**REQUIRED WORK**: Repeat the entries that appear below, exactly and in full.

Saved data entries

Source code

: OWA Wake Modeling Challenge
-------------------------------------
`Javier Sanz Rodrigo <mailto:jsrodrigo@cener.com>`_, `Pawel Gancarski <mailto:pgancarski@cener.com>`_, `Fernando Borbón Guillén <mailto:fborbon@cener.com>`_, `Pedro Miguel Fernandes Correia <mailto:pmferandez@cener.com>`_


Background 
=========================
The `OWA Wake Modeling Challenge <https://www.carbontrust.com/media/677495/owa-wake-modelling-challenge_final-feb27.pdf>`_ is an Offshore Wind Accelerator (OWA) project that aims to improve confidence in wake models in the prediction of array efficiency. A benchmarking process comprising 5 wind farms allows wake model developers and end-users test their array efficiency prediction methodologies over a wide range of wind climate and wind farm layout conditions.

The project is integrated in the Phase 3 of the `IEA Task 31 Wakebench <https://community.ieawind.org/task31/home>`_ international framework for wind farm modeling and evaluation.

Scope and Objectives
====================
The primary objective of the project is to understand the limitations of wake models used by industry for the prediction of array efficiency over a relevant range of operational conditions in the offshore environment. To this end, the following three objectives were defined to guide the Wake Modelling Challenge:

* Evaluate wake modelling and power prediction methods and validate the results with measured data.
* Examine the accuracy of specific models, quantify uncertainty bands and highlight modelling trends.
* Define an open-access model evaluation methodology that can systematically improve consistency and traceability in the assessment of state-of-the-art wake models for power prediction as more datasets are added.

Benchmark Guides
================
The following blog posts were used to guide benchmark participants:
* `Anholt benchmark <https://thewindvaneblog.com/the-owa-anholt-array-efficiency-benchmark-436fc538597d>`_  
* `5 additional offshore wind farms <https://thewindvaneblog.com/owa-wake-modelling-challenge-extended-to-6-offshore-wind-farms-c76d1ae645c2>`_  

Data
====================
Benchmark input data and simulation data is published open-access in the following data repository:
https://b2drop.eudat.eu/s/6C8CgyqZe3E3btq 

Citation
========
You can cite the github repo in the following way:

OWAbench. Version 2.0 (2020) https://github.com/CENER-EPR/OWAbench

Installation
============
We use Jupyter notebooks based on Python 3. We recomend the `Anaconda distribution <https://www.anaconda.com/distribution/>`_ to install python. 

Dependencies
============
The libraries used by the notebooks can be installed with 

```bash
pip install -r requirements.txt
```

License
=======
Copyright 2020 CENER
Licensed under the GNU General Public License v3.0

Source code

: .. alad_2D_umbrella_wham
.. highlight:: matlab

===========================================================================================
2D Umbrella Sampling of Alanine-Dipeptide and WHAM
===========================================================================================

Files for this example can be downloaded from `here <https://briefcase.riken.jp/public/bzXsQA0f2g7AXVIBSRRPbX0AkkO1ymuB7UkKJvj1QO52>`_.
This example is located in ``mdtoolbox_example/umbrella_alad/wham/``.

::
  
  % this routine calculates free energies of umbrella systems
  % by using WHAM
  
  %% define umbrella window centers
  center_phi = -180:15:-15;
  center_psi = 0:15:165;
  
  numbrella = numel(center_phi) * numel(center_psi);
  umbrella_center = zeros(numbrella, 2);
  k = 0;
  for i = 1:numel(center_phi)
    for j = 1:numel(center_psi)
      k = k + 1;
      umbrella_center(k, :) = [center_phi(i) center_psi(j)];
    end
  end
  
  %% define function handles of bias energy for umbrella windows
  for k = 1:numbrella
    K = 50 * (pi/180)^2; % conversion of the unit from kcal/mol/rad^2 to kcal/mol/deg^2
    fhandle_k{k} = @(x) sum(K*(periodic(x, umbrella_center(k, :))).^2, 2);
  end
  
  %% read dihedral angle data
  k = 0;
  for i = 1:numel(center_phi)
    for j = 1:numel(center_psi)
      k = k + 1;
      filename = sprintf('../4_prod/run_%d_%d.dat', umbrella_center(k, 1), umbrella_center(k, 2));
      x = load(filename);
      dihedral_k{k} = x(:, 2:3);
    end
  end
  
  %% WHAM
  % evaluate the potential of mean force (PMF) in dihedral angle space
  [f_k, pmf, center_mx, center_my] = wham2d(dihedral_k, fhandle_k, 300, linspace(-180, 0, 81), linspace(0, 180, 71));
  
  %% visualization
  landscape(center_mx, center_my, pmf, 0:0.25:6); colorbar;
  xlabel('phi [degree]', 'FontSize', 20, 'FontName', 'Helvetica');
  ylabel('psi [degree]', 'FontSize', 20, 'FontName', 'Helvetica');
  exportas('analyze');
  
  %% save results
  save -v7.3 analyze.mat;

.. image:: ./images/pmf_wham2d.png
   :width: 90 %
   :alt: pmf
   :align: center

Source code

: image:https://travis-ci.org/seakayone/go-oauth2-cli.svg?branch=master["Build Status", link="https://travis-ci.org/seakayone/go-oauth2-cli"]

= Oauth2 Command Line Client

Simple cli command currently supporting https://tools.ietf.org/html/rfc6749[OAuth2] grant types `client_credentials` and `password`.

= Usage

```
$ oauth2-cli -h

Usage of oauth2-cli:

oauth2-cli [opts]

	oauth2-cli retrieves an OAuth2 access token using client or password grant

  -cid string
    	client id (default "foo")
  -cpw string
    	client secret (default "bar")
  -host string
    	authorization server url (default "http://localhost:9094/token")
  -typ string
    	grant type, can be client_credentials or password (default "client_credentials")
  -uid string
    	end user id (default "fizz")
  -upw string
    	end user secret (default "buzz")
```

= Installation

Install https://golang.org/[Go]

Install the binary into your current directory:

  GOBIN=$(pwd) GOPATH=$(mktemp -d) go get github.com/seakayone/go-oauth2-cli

**REPLY**:
Source code

: OWA Wake Modeling Challenge
-------------------------------------
`Javier Sanz Rodrigo <mailto:jsrodrigo@cener.com>`_, `Pawel Gancarski <mailto:pgancarski@cener.com>`_, `Fernando Borbón Guillén <mailto:fborbon@cener.com>`_, `Pedro Miguel Fernandes Correia <mailto:pmferandez@cener.com>`_


Background 
=========================
The `OWA Wake Modeling Challenge <https://www.carbontrust.com/media/677495/owa-wake-modelling-challenge_final-feb27.pdf>`_ is an Offshore Wind Accelerator (OWA) project that aims to improve confidence in wake models in the prediction of array efficiency. A benchmarking process comprising 5 wind farms allows wake model developers and end-users test their array efficiency prediction methodologies over a wide range of wind climate and wind farm layout conditions.

The project is integrated in the Phase 3 of the `IEA Task 31 Wakebench <https://community.ieawind.org/task31/home>`_ international framework for wind farm modeling and evaluation.

Scope and Objectives
====================
The primary objective of the project is to understand the limitations of wake models used by industry for the prediction of array efficiency over a relevant range of operational conditions in the offshore environment. To this end, the following three objectives were defined to guide the Wake Modelling Challenge:

* Evaluate wake modelling and power prediction methods and validate the results with measured data.
* Examine the accuracy of specific models, quantify uncertainty bands and highlight modelling trends.
* Define an open-access model evaluation methodology that can systematically improve consistency and traceability in the assessment of state-of-the-art wake models for power prediction as more datasets are added.

Benchmark Guides
================
The following blog posts were used to guide benchmark participants:
* `Anholt benchmark <https://thewindvaneblog.com/the-owa-anholt-array-efficiency-benchmark-436fc538597d>`_  
* `5 additional offshore wind farms <https://thewindvaneblog.com/owa-wake-modelling-challenge-extended-to-6-offshore-wind-farms-c76d1ae645c2>`_  

Data
====================
Benchmark input data and simulation data is published open-access in the following data repository:
https://b2drop.eudat.eu/s/6C8CgyqZe3E3btq 

Citation
========
You can cite the github repo in the following way:

OWAbench. Version 2.0 (2020) https://github.com/CENER-EPR/OWAbench

Installation
============
We use Jupyter notebooks based on Python 3. We recomend the `Anaconda distribution <https://www.anaconda.com/distribution/>`_ to install python. 

Dependencies
============
The libraries used by the notebooks can be installed with 

```bash
pip install -r requirements.txt
```

License
=======
Copyright 2020 CENER
Licensed under the GNU General Public License v3.0

Source code

: .. alad_2D_umbrella_wham
.. highlight:: matlab

===========================================================================================
2D Umbrella Sampling of Alanine-Dipeptide and WHAM
===========================================================================================

Files for this example can be downloaded from `here <https://briefcase.riken.jp/public/bzXsQA0f2g7AXVIBSRRPbX0AkkO1ymuB7UkKJvj1QO52>`_.
This example is located in ``mdtoolbox_example/umbrella_alad/wham/``.

::
  
  % this routine calculates free energies of umbrella systems
  % by using WHAM
  
  %% define umbrella window centers
  center_phi = -180:15:-15;
  center_psi = 0:15:165;
  
  numbrella = numel(center_phi) * numel(center_psi);
  umbrella_center = zeros(numbrella, 2);
  k = 0;
  for i = 1:numel(center_phi)
    for j = 1:numel(center_psi)
      k = k + 1;
      umbrella_center(k, :) = [center_phi(i) center_psi(j)];
    end
  end
  
  %% define function handles of bias energy for umbrella windows
  for k = 1:numbrella
    K = 50 * (pi/180)^2; % conversion of the unit from kcal/mol/rad^2 to kcal/mol/deg^2
    fhandle_k{k} = @(x) sum(K*(periodic(x, umbrella_center(k, :))).^2, 2);
  end
  
  %% read dihedral angle data
  k = 0;
  for i = 1:numel(center_phi)
    for j = 1:numel(center_psi)
      k = k + 1;
      filename = sprintf('../4_prod/run_%d_%d.dat', umbrella_center(k, 1), umbrella_center(k, 2));
      x = load(filename);
      dihedral_k{k} = x(:, 2:3);
    end
  end
  
  %% WHAM
  % evaluate the potential of mean force (PMF) in dihedral angle space
  [f_k, pmf, center_mx, center_my] = wham2d(dihedral_k, fhandle_k, 300, linspace(-180, 0, 81), linspace(0, 180, 71));
  
  %% visualization
  landscape(center_mx, center_my, pmf, 0:0.25:6); colorbar;
  xlabel('phi [degree]', 'FontSize', 20, 'FontName', 'Helvetica');
  ylabel('psi [degree]', 'FontSize', 20, 'FontName', 'Helvetica');
  exportas('analyze');
  
  %% save results
  save -v7.3 analyze.mat;

.. image:: ./images/pmf_wham2d.png
   :width: 90 %
   :alt: pmf
   :align: center

Source code

: image:https://travis-ci.org/seakayone/go-oauth2-cli.svg?branch=master["Build Status", link="https://travis-ci.org/seakayone/go-oauth2-cli"]

= Oauth2 Command Line Client

Simple cli command currently supporting https://tools.ietf.org/html/rfc6749[OAuth2] grant types `client_credentials` and `password`.

= Usage

```
$ oauth2-cli -h

Usage of oauth2-cli:

oauth2-cli [opts]

	oauth2-cli retrieves an OAuth2 access token using client or password grant

  -cid string
    	client id (default "foo")
  -cpw string
    	client secret (default "bar")
  -host string
    	authorization server url (default "http://localhost:9094/token")
  -typ string
    	grant type, can be client_credentials or password (default "client_credentials")
  -uid string
    	end user id (default "fizz")
  -upw string
    	end user secret (default "buzz")
```

= Installation

Install https://golang.org/[Go]

Install the binary into your current directory:

  GOBIN=$(pwd) GOPATH=$(mktemp -d) go get github.com/seakayone/go-oauth2-cli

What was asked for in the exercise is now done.